Daniel Oliveira – Expresso, opinião
Passados cerca 10 dias da desconcertante intervenção de Cavaco Silva, fica tudo na mesma. Um governo fragilizado, com um apoio popular muito reduzido, graças ao falhanço confessado na carta de demissão de Vítor Gaspar. A mesma diferença de discurso entre o CDS, que fala de uma nova política económica e o PSD, que, como se viu no Parlamento, no dia da moção de censura dos "Verdes", acha que as coisas estão, no essencial, a correr bem. E um CDS que, com apenas 12% dos votos, coordenará a política económica, a reforma do Estado e as negociações com a troika. O que conseguiu, então, Cavaco Silva com estas duas semanas de intervalo?
1. Cavaco Silva pode ter conseguido mudar a percepção das algumas pessoas sobre esta crise política. O Presidente quase conseguiu fazer esquecer onde ela começou: com a demissão de Gaspar e de Portas. Ou seja, dentro da própria maioria. A armadilha que montou ao PS teve como principal efeito corresponsabiliza-lo por algo a que foi alheio. Acenou-lhe com a cenoura de eleições daqui a um ano. Eleições que, a julgar pela sua decisão de ontem, considera, afinal, desnecessárias. E isso foi suficiente para Seguro cair na sua armadilha, sem sequer deixar logo claras quais as condições em que nunca cederia.
2. Cavaco Silva tentou reforçar o seu poder, sendo padrinho de uma charada inútil, que não tinha nenhum dado para que pensasse que poderia ter algum resultado. E garantiu, através de um ralhete inconsequente e de ameaças veladas, a tutela sobre o governo. Ou seja, o Presidente trabalhou para sua própria popularidade, enfraquecendo, assim, ainda mais um governo em decomposição.
3. Alimentando, durante mais de uma semana, este processo, conseguiu, pelo seu desfecho, que a maioria dos comentadores tratou como se fosse resultado de irredutibilidade e falta de patriotismo dos partidos, degradar ainda mais a imagem do sistema político-partidário.
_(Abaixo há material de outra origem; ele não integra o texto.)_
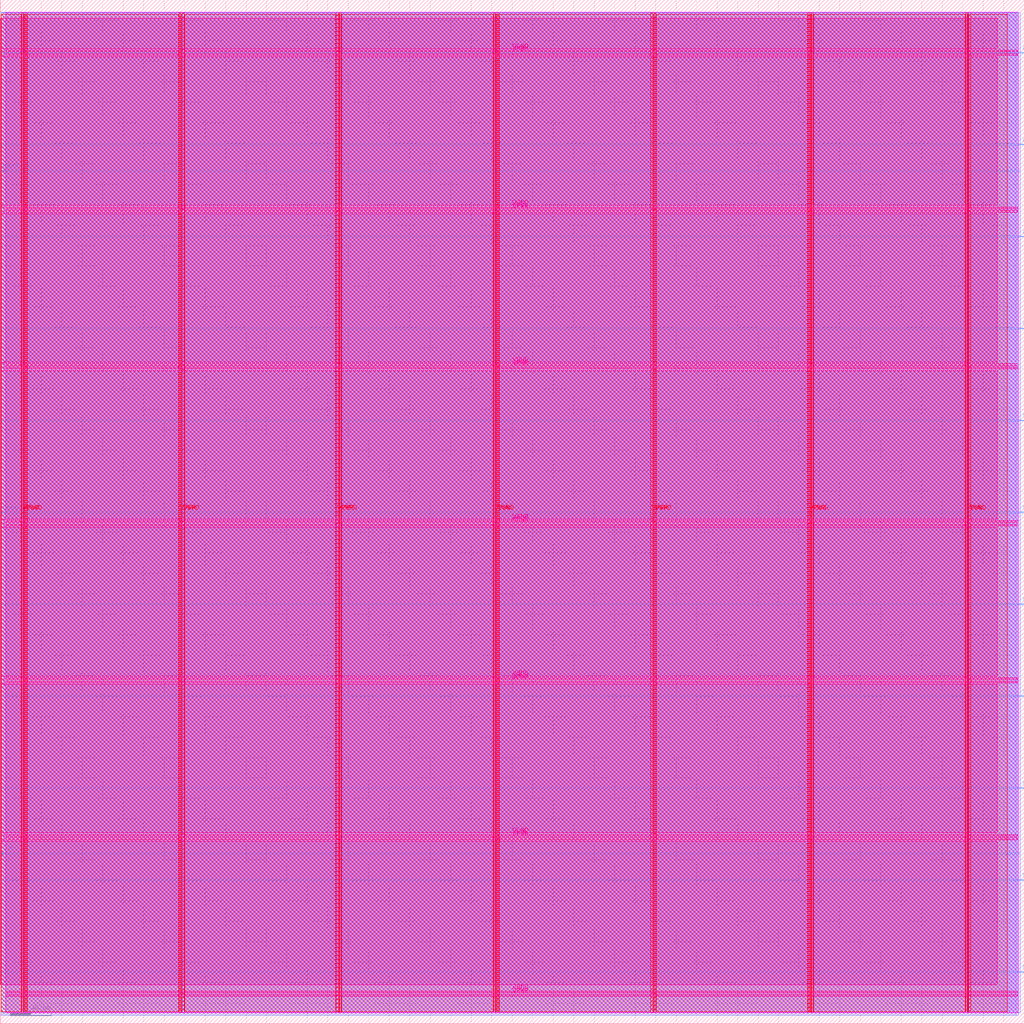
<source format=lef>
VERSION 5.7 ;
  NOWIREEXTENSIONATPIN ON ;
  DIVIDERCHAR "/" ;
  BUSBITCHARS "[]" ;
MACRO top_module_project6
  CLASS BLOCK ;
  FOREIGN top_module_project6 ;
  ORIGIN 0.000 0.000 ;
  SIZE 1000.000 BY 1000.000 ;
  PIN VGND
    DIRECTION INOUT ;
    USE GROUND ;
    PORT
      LAYER met4 ;
        RECT 24.340 10.640 25.940 987.600 ;
    END
    PORT
      LAYER met4 ;
        RECT 177.940 10.640 179.540 987.600 ;
    END
    PORT
      LAYER met4 ;
        RECT 331.540 10.640 333.140 987.600 ;
    END
    PORT
      LAYER met4 ;
        RECT 485.140 10.640 486.740 987.600 ;
    END
    PORT
      LAYER met4 ;
        RECT 638.740 10.640 640.340 987.600 ;
    END
    PORT
      LAYER met4 ;
        RECT 792.340 10.640 793.940 987.600 ;
    END
    PORT
      LAYER met4 ;
        RECT 945.940 10.640 947.540 987.600 ;
    END
    PORT
      LAYER met5 ;
        RECT 5.280 30.030 994.300 31.630 ;
    END
    PORT
      LAYER met5 ;
        RECT 5.280 183.210 994.300 184.810 ;
    END
    PORT
      LAYER met5 ;
        RECT 5.280 336.390 994.300 337.990 ;
    END
    PORT
      LAYER met5 ;
        RECT 5.280 489.570 994.300 491.170 ;
    END
    PORT
      LAYER met5 ;
        RECT 5.280 642.750 994.300 644.350 ;
    END
    PORT
      LAYER met5 ;
        RECT 5.280 795.930 994.300 797.530 ;
    END
    PORT
      LAYER met5 ;
        RECT 5.280 949.110 994.300 950.710 ;
    END
  END VGND
  PIN VPWR
    DIRECTION INOUT ;
    USE POWER ;
    PORT
      LAYER met4 ;
        RECT 21.040 10.640 22.640 987.600 ;
    END
    PORT
      LAYER met4 ;
        RECT 174.640 10.640 176.240 987.600 ;
    END
    PORT
      LAYER met4 ;
        RECT 328.240 10.640 329.840 987.600 ;
    END
    PORT
      LAYER met4 ;
        RECT 481.840 10.640 483.440 987.600 ;
    END
    PORT
      LAYER met4 ;
        RECT 635.440 10.640 637.040 987.600 ;
    END
    PORT
      LAYER met4 ;
        RECT 789.040 10.640 790.640 987.600 ;
    END
    PORT
      LAYER met4 ;
        RECT 942.640 10.640 944.240 987.600 ;
    END
    PORT
      LAYER met5 ;
        RECT 5.280 26.730 994.300 28.330 ;
    END
    PORT
      LAYER met5 ;
        RECT 5.280 179.910 994.300 181.510 ;
    END
    PORT
      LAYER met5 ;
        RECT 5.280 333.090 994.300 334.690 ;
    END
    PORT
      LAYER met5 ;
        RECT 5.280 486.270 994.300 487.870 ;
    END
    PORT
      LAYER met5 ;
        RECT 5.280 639.450 994.300 641.050 ;
    END
    PORT
      LAYER met5 ;
        RECT 5.280 792.630 994.300 794.230 ;
    END
    PORT
      LAYER met5 ;
        RECT 5.280 945.810 994.300 947.410 ;
    END
  END VPWR
  PIN an[0]
    DIRECTION OUTPUT ;
    USE SIGNAL ;
    ANTENNADIFFAREA 0.445500 ;
    PORT
      LAYER met3 ;
        RECT 996.000 947.960 1000.000 948.560 ;
    END
  END an[0]
  PIN an[1]
    DIRECTION OUTPUT ;
    USE SIGNAL ;
    ANTENNADIFFAREA 0.445500 ;
    PORT
      LAYER met3 ;
        RECT 996.000 858.200 1000.000 858.800 ;
    END
  END an[1]
  PIN an[2]
    DIRECTION OUTPUT ;
    USE SIGNAL ;
    ANTENNADIFFAREA 0.445500 ;
    PORT
      LAYER met3 ;
        RECT 996.000 768.440 1000.000 769.040 ;
    END
  END an[2]
  PIN an[3]
    DIRECTION OUTPUT ;
    USE SIGNAL ;
    ANTENNADIFFAREA 0.445500 ;
    PORT
      LAYER met3 ;
        RECT 996.000 678.680 1000.000 679.280 ;
    END
  END an[3]
  PIN clk
    DIRECTION INPUT ;
    USE SIGNAL ;
    ANTENNAGATEAREA 0.852000 ;
    PORT
      LAYER met3 ;
        RECT 0.000 165.960 4.000 166.560 ;
    END
  END clk
  PIN control
    DIRECTION INPUT ;
    USE SIGNAL ;
    ANTENNAGATEAREA 0.990000 ;
    PORT
      LAYER met3 ;
        RECT 0.000 832.360 4.000 832.960 ;
    END
  END control
  PIN reset
    DIRECTION INPUT ;
    USE SIGNAL ;
    ANTENNAGATEAREA 0.990000 ;
    PORT
      LAYER met3 ;
        RECT 0.000 499.160 4.000 499.760 ;
    END
  END reset
  PIN seg_out[0]
    DIRECTION OUTPUT ;
    USE SIGNAL ;
    ANTENNADIFFAREA 0.445500 ;
    PORT
      LAYER met3 ;
        RECT 996.000 588.920 1000.000 589.520 ;
    END
  END seg_out[0]
  PIN seg_out[1]
    DIRECTION OUTPUT ;
    USE SIGNAL ;
    ANTENNADIFFAREA 0.445500 ;
    PORT
      LAYER met3 ;
        RECT 996.000 499.160 1000.000 499.760 ;
    END
  END seg_out[1]
  PIN seg_out[2]
    DIRECTION OUTPUT ;
    USE SIGNAL ;
    ANTENNADIFFAREA 0.445500 ;
    PORT
      LAYER met3 ;
        RECT 996.000 409.400 1000.000 410.000 ;
    END
  END seg_out[2]
  PIN seg_out[3]
    DIRECTION OUTPUT ;
    USE SIGNAL ;
    ANTENNADIFFAREA 0.445500 ;
    PORT
      LAYER met3 ;
        RECT 996.000 319.640 1000.000 320.240 ;
    END
  END seg_out[3]
  PIN seg_out[4]
    DIRECTION OUTPUT ;
    USE SIGNAL ;
    ANTENNADIFFAREA 0.445500 ;
    PORT
      LAYER met3 ;
        RECT 996.000 229.880 1000.000 230.480 ;
    END
  END seg_out[4]
  PIN seg_out[5]
    DIRECTION OUTPUT ;
    USE SIGNAL ;
    ANTENNADIFFAREA 0.445500 ;
    PORT
      LAYER met3 ;
        RECT 996.000 140.120 1000.000 140.720 ;
    END
  END seg_out[5]
  PIN seg_out[6]
    DIRECTION OUTPUT ;
    USE SIGNAL ;
    ANTENNADIFFAREA 0.445500 ;
    PORT
      LAYER met3 ;
        RECT 996.000 50.360 1000.000 50.960 ;
    END
  END seg_out[6]
  OBS
      LAYER nwell ;
        RECT 5.330 10.795 994.250 987.550 ;
      LAYER li1 ;
        RECT 5.520 10.795 994.060 987.445 ;
      LAYER met1 ;
        RECT 0.990 8.540 994.060 988.000 ;
      LAYER met2 ;
        RECT 1.010 8.510 992.130 988.030 ;
      LAYER met3 ;
        RECT 0.985 948.960 996.000 987.525 ;
        RECT 0.985 947.560 995.600 948.960 ;
        RECT 0.985 859.200 996.000 947.560 ;
        RECT 0.985 857.800 995.600 859.200 ;
        RECT 0.985 833.360 996.000 857.800 ;
        RECT 4.400 831.960 996.000 833.360 ;
        RECT 0.985 769.440 996.000 831.960 ;
        RECT 0.985 768.040 995.600 769.440 ;
        RECT 0.985 679.680 996.000 768.040 ;
        RECT 0.985 678.280 995.600 679.680 ;
        RECT 0.985 589.920 996.000 678.280 ;
        RECT 0.985 588.520 995.600 589.920 ;
        RECT 0.985 500.160 996.000 588.520 ;
        RECT 4.400 498.760 995.600 500.160 ;
        RECT 0.985 410.400 996.000 498.760 ;
        RECT 0.985 409.000 995.600 410.400 ;
        RECT 0.985 320.640 996.000 409.000 ;
        RECT 0.985 319.240 995.600 320.640 ;
        RECT 0.985 230.880 996.000 319.240 ;
        RECT 0.985 229.480 995.600 230.880 ;
        RECT 0.985 166.960 996.000 229.480 ;
        RECT 4.400 165.560 996.000 166.960 ;
        RECT 0.985 141.120 996.000 165.560 ;
        RECT 0.985 139.720 995.600 141.120 ;
        RECT 0.985 51.360 996.000 139.720 ;
        RECT 0.985 49.960 995.600 51.360 ;
        RECT 0.985 10.715 996.000 49.960 ;
      LAYER met4 ;
        RECT 0.790 11.735 20.640 985.825 ;
        RECT 23.040 11.735 23.940 985.825 ;
        RECT 26.340 11.735 174.240 985.825 ;
        RECT 176.640 11.735 177.540 985.825 ;
        RECT 179.940 11.735 327.840 985.825 ;
        RECT 330.240 11.735 331.140 985.825 ;
        RECT 333.540 11.735 481.440 985.825 ;
        RECT 483.840 11.735 484.740 985.825 ;
        RECT 487.140 11.735 635.040 985.825 ;
        RECT 637.440 11.735 638.340 985.825 ;
        RECT 640.740 11.735 788.640 985.825 ;
        RECT 791.040 11.735 791.940 985.825 ;
        RECT 794.340 11.735 942.240 985.825 ;
        RECT 944.640 11.735 945.540 985.825 ;
        RECT 947.940 11.735 983.185 985.825 ;
      LAYER met5 ;
        RECT 0.580 952.310 973.700 981.700 ;
        RECT 0.580 944.210 3.680 952.310 ;
        RECT 0.580 799.130 973.700 944.210 ;
        RECT 0.580 791.030 3.680 799.130 ;
        RECT 0.580 645.950 973.700 791.030 ;
        RECT 0.580 637.850 3.680 645.950 ;
        RECT 0.580 492.770 973.700 637.850 ;
        RECT 0.580 484.670 3.680 492.770 ;
        RECT 0.580 339.590 973.700 484.670 ;
        RECT 0.580 331.490 3.680 339.590 ;
        RECT 0.580 186.410 973.700 331.490 ;
        RECT 0.580 178.310 3.680 186.410 ;
        RECT 0.580 38.300 973.700 178.310 ;
  END
END top_module_project6
END LIBRARY


</source>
Tudo, como se o conteúdo do que se negoceia fosse acessório para o "interesse nacional", desde que se chegue a um acordo qualquer. De que o corte de 4,7 mil milhões de euros nas despesas do Estado, com efeitos catastróficos para a economia, é apenas um de muitos exemplos.
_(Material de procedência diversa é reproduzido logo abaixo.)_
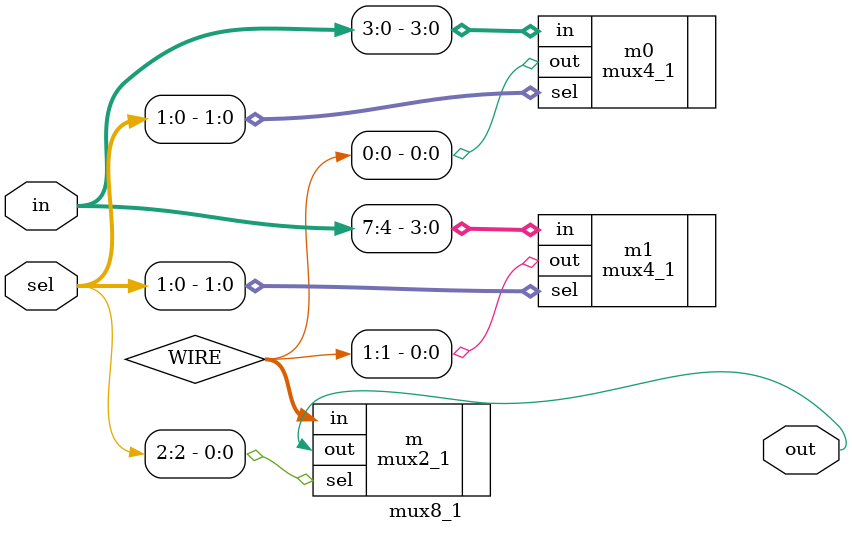
<source format=sv>
module mux8_1 (out, in, sel); //8 to 1 mux
	// output bit
	output logic out;
	
	// 8-bit input
	input logic [7:0] in;
	
	// 3-bit select
	input logic [2:0] sel;
	
	logic [1:0] WIRE;
	
	// use two 4x1 mux and one 2x1 mux to make 8x1
	mux4_1 m0(.out(WIRE[0]), .in(in[3:0]), .sel(sel[1:0]));
	mux4_1 m1(.out(WIRE[1]), .in(in[7:4]), .sel(sel[1:0]));
	mux2_1 m (.out(out), .in(WIRE[1:0]), .sel(sel[2]));
endmodule 
</source>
4. Conseguiu instituir a ideia, que sempre lhe foi muito cara, de que a existência de oposição e de alternativas é uma anomalia democrática. Quase uma excentricidade nacional - não tem acompanhado, com certeza, as crises políticas e a curta duração de quase todos os governos de países europeus em crise económica. A sua atitude pouco pedagógica, em relação às vantagens do pluralismo político e da democracia, não espanta. Afinal de contas, este é o homem que considera que duas pessoas de boa-fé, com a mesma informação, só podem chegar a conclusões iguais.
5. Prolongou uma crise política por mais 10 dias. Para quem vê como principal impedimento à realização de eleições o clima de incerteza e a instabilidade que criariam, não deixa de ser estranho alimentar estas duas coisas sem que daí saia qualquer clarificação ou ganho para o País. Nem sequer deixou o governo mais forte para o caso improvável deste querer realmente negociar alguma coisa com credores e instituições europeias. Pelo contrário, perante as suas ameaças veladas e a sua tutela, o governo ficou mais fraco.
Resumindo: Cavaco Silva tratou dos seus assuntos, das suas pequenas vinganças, da sua desesperada luta pela popularidade perdida, deixando tudo - o governo, a oposição, a credibilidade da democracia e o País - mais frágil. Nada novo, portanto. Cavaco Silva foi Cavaco Silva.